Similar to the editconf in Gromacs, solv.tcl computes and saves the resulting box dimensions, here in a file called cell.inp. Once this is done, we see the new PSF/PDB pair my_7c8j_i.psf and my_7c8j_i.pdb that contain the protein and all the solvent. These files, along with cell.inp and the CHARMM parameter files are now inputs for a 100-ps NPT MD simulation described by prod.namd.

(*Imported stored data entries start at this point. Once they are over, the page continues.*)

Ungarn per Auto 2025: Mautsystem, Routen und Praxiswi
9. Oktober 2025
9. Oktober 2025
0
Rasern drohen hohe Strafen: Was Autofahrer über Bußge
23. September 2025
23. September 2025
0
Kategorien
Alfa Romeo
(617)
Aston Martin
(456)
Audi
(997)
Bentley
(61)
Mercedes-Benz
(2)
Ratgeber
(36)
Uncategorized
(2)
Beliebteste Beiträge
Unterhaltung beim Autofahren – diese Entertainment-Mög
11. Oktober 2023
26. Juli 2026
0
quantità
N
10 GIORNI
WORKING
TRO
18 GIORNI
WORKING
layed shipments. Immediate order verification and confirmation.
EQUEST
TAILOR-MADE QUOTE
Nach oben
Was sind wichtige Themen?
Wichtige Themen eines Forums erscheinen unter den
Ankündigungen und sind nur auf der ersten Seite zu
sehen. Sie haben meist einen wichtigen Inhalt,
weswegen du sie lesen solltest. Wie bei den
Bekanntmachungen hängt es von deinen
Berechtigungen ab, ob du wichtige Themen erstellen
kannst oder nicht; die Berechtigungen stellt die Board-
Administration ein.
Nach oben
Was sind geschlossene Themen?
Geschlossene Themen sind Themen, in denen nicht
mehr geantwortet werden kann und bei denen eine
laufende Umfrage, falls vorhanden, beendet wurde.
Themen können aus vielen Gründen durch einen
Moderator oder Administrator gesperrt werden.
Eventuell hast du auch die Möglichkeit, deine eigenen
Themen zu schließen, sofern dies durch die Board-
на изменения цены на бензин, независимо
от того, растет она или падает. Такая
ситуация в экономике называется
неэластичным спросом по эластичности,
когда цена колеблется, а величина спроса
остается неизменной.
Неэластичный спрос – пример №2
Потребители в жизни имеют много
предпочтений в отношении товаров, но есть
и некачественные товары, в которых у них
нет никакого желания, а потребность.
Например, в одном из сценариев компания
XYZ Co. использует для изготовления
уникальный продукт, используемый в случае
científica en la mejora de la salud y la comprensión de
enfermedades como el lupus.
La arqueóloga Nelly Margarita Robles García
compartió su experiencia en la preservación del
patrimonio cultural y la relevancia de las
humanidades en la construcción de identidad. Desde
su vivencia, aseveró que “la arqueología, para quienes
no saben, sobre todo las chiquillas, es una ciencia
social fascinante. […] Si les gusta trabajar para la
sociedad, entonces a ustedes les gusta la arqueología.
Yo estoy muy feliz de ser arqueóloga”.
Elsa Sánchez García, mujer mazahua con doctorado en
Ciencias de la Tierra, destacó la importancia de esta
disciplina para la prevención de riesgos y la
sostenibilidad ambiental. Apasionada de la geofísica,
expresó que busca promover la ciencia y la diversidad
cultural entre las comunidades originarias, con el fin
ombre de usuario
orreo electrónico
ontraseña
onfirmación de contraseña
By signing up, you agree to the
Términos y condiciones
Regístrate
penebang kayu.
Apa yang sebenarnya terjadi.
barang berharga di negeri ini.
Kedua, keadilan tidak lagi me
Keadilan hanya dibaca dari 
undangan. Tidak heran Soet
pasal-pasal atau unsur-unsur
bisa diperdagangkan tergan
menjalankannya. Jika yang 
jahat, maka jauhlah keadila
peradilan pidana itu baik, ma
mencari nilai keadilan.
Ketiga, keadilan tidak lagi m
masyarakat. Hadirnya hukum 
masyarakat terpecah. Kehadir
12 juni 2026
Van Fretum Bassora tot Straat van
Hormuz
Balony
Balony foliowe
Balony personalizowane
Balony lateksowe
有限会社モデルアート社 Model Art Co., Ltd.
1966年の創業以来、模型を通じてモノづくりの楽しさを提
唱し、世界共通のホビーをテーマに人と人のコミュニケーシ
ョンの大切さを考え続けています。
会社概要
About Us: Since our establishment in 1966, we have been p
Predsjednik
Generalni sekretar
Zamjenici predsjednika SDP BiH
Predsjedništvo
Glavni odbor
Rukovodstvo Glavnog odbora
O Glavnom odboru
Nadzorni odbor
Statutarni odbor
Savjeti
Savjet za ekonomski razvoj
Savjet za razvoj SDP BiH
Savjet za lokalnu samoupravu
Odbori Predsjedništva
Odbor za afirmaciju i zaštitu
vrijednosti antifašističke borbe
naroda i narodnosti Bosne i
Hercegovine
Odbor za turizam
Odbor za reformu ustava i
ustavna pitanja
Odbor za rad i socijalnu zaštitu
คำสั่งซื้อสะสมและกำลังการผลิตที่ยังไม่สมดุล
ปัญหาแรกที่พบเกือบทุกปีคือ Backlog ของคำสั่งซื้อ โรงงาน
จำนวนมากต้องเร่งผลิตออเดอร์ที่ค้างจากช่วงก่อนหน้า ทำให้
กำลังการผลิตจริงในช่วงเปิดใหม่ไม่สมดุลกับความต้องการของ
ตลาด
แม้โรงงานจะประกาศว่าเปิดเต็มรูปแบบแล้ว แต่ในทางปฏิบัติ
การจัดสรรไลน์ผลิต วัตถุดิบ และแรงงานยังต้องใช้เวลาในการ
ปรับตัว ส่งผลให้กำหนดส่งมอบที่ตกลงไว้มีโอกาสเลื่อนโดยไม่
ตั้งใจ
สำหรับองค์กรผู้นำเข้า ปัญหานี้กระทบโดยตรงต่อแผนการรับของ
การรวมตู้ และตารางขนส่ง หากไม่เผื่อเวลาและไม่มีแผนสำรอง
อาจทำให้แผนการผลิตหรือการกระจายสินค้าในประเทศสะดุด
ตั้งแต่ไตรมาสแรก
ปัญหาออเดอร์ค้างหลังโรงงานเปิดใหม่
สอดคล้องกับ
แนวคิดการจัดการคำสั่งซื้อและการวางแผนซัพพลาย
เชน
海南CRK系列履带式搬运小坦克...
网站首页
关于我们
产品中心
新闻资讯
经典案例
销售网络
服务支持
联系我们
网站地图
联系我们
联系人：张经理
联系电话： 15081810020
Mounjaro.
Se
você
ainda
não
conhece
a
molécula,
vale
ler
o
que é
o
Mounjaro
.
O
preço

$ namd2 +p8 prod.namd >& prod.log &
$ tail -f prod.log

This takes about 1.5 h on my Dell Latitude 7400 2-in-1 Intel Core-I7 laptop on WSL2 running Ubuntu. I ran this in a directory called instructional-codes/my_work/namd, so the directory originals is two up from the run directory. Fig. 38 shows plots of energies, temperature, and pressure, vs time-step from this MD simulation, generated by the following four python commands:

$ python3 ../../originals/plot_mdlj_log.py -fmt NAMD \
  -logs prod.log -d 11 14 -ylabel "Temperature (K)" -o temp.png
$ python3 ../../originals/plot_mdlj_log.py -fmt NAMD \
  -logs prod.log -d 18 -ylabel "Pressure (bar)" -o pres.png \
  -ylim -500 500 -every 100
$ python3 ../../originals/plot_mdlj_log.py -fmt NAMD \
  -logs prod.log -d 9 10 12 -ylabel "Energy (kcal/mol)" \
  -ylim -150000 100000 -o kin-pot-tot.png
$ python3 ../../originals/plot_mdlj_log.py -fmt NAMD \
  -logs prod.log -d 1 2 3 4 -ylabel "Potential energy (kcal/mol)" \
  -o bonded.png

PIC PIC PIC PIC

Figure 38: (Clockwise from top-left) Temperature; pressure; bonded potential energies; kinetic, potential and total energies, vs time-step from a NAMD simulation of solvated SARS-CoV-2 S RBD.

It should be stressed that system generation in both Gromacs and NAMD requires surmounting a significant learning curve if one wants to venture from only the simplest systems shown here. The Gromacs workflow is (to me) a bit more uniform than NAMD, which requires essentially a bunch of script-writing. (VMD offers an automated PSF builder that also works for simple systems.)